Alright, to be completely honest this is just a glorified GTX 1660 with GDDR6 memory, but this makes big difference in its performance which I would go into later.
The GeForce GTX 1660 Super, launched in October 2019 and based on a 12nm process with the Turing architecture. Although, unlike the 1660 Ti, which uses the same GPU and has all 1536 shaders unlocked, Nvidia disabled some of the shading units to reach the targeted shader count of 1408. Now for the memory upgrade, the GTX 1660 went through a massive change, from GDDR5 with 192GB/s to GDDR6 with 336GB/s, before this card was launched, the only other card with this fast memory was the RTX 2060.

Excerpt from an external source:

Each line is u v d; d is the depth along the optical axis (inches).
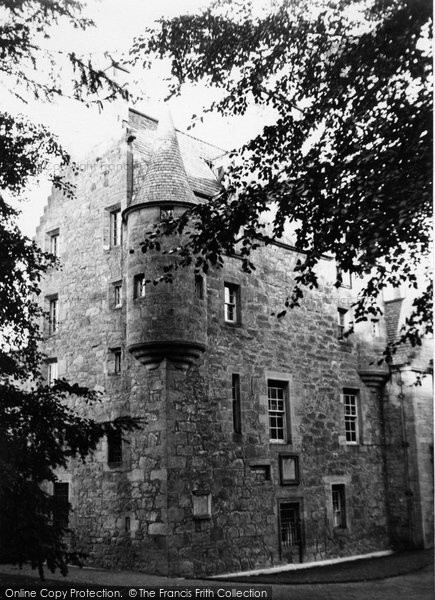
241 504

Now the average Joe might ask “What’s the difference between GDDR5 and GDDR6?” and “Is it worth shelling out the extra cash?”, the answer to latter is YES, the increase in the memory bandwidth means the card can draw frames faster and draw higher quality images faster, having a low memory bandwidth can mean the GPU is suddenly bottlenecked, as it’s waiting for the RAM to send it data, suddenly limiting the frames or FPS it can spit out.

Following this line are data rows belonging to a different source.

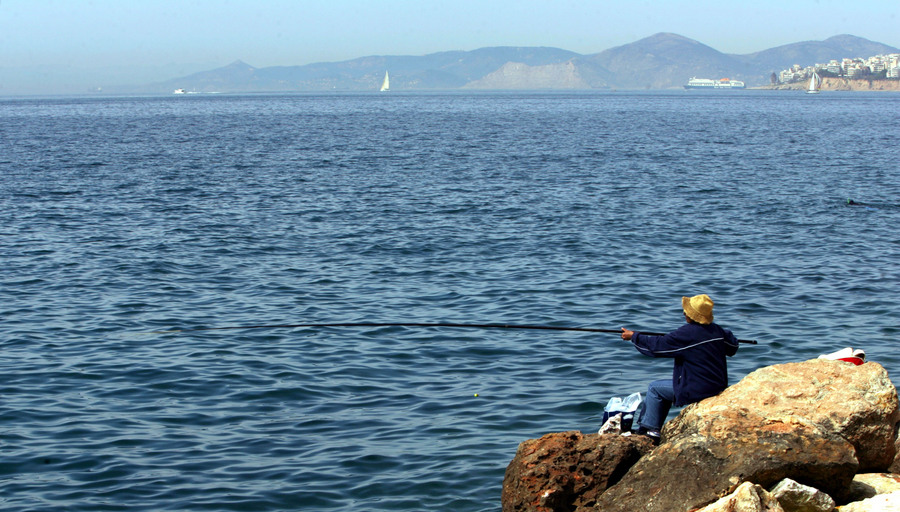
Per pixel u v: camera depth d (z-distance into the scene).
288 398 12.74
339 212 32.34
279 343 15.66
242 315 17.77
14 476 9.96
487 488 9.72
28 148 65.44
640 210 32.91
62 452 10.66
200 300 19.09
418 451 10.74
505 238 26.84
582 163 52.97
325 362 14.52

The GeForce GTX 1660 Super retailes for around ₹21,000 (as of Q1 2020), while the GTX 1660 Ti is around ₹26,500 (as of Q1 2020), the 2%-3% increase in performance doesn’t exactly validate its extra ₹5,000.
If you are in the market for a 1080p gaming graphics card, I would recommend buying the GTX 1660 Super. The original GTX 1660 was already a very good entry level GPU, Nvidia made it better in every single way. The Nvidia Super series cards have been a bit of a hit and miss (I’m looking at you RTX 2080 Super), but I can’t recommend GTX 1660 Super enough.
At the end of the day, 1080p is the most popular gaming resolution in the PC section, and graphic cards of this price range is where people will end up spending their money.